Déjà en Juillet 2007, Xavier Darcos, en supprimant la carte scolaire pour permettre aux parents de choisir l’école de leurs enfants disait pudiquement « c’est informer les parents sur les caractéristiques des différents établissements ». Et voilà que se profile un tout autre usage des évaluations : celui du classement comparatif des écoles et des établissements !
En Octobre 2018, en ayant choisi de faire passer les évaluations nationales en CP, en 6e et en seconde, JM Blanquer est en train de créer le « tripadvisor » de l’éducation nationale, là où la fronde avait fait reculer Darcos.
S’il s’agissait de doter les enseignants d’outils capables de les aider à identifier les difficultés de leurs élèves, le ministère aurait pu reprendre et développer les banques d’outils évaluatifs et développer la formation à leur usage, évaluer en fin de cycle ... Mais le rendu lapidaire des évaluations Blanquer ne permet pas d’en faire des outils pédagogiques. Tout au plus de situer globalement les élèves et les classes les uns par rapport aux autres. Du travail et beaucoup de bruit pour un outil dont le bien fondé reste à démontrer au regard de son coût et de ses finalités. D’ailleurs, les évaluations nationales de Sixième en 2017 n’avaient pas permis un meilleur accompagnement des élèves.

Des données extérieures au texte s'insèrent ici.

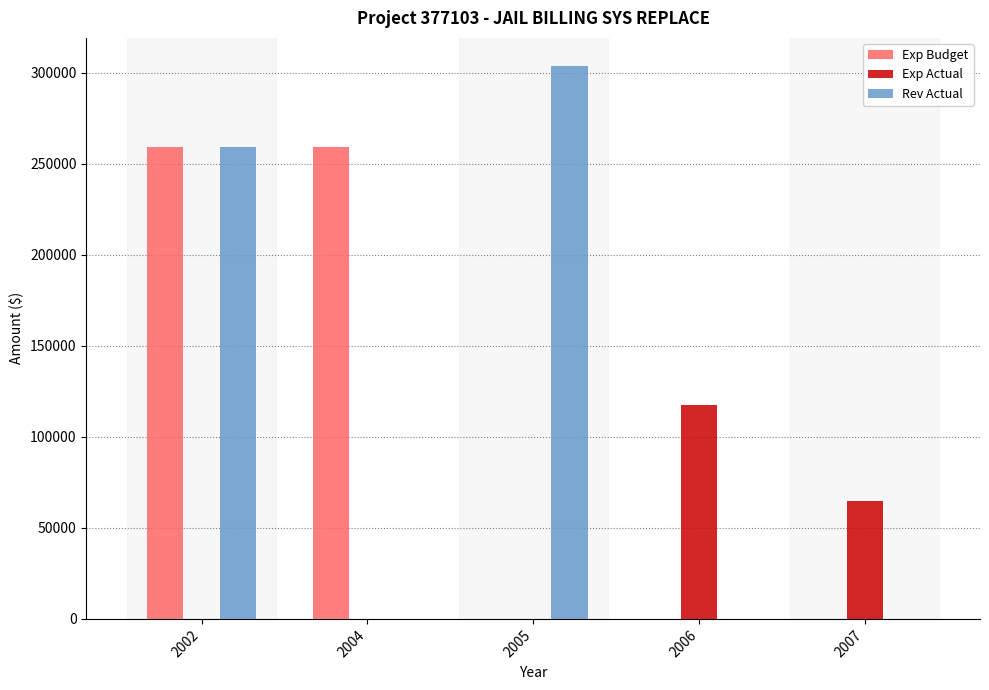

What is the difference between the Rev Actual values at 2007 and 2005?

303863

Non, ce qui est en jeu est loin de l’annonce d’une action centrée sur l’aide aux élèves par l’identification de leurs difficultés, c’est l’ effet totalement inverse, évaluer, comparer, classer les équipes d’enseignants, les projets des écoles, des collèges et des lycées de la France entière. Les tests nationaux passés, sur support numérique, de surcroît hébergés sur les serveurs d’Amazon (1), ne font que permettre de constituer une banque de données sur les établissements.
Chaque établissement scolaire, chaque école, chaque lycée pourra se voir doté d’un degré de « performance » pour faire progresser les élèves. Une fois rendues publiques, cela facilitera la concurrence entre les établissements, réduisant encore la mixité sociale.
Il est facile de deviner alors les effets d’une telle politique. Il suffit de regarder ce qui s’est passé au Royaume-Uni sur le sujet : des enseignements qui deviennent obsédés par la réussite aux tests et réduisent donc les finalités de l’éducation aux entraînements nécessaires pour obtenir de bons résultats et des écoles qui voient largement s’intensifier les écarts sociologiques entre elles.
En conclusion, ce système évalue les équipes d’enseignants et donne les critères de mérite voulus par le Ministère. Par exemple la nouvelle prime REP+ des collègues pourra être modulée en fonction de ce critère.
Le SNES-FSU est favorable à une évaluation régulière du système éducatif, qui peut cependant passer par des échantillons d’élèves représentatifs, comme pour les enquêtes CEDRE, avec un protocole autrement plus sérieux. Les résultats des évaluations de Sixième ou de Seconde ne doivent pas être rendus publics ni utilisés pour classer les établissements ou leurs équipes.
(1) Amazon fait partie du GAFAM,acronyme des géants du Web, Google, Apple, Facebook, Amazon et Microsoft qui sont les cinq grandes firmes américaines (fondées entre le dernier quart du xxe siècle et le début du xxie siècle) qui dominent le marché du numérique, parfois également nommées les Big Four, les Big Five, ou encore « The Five ».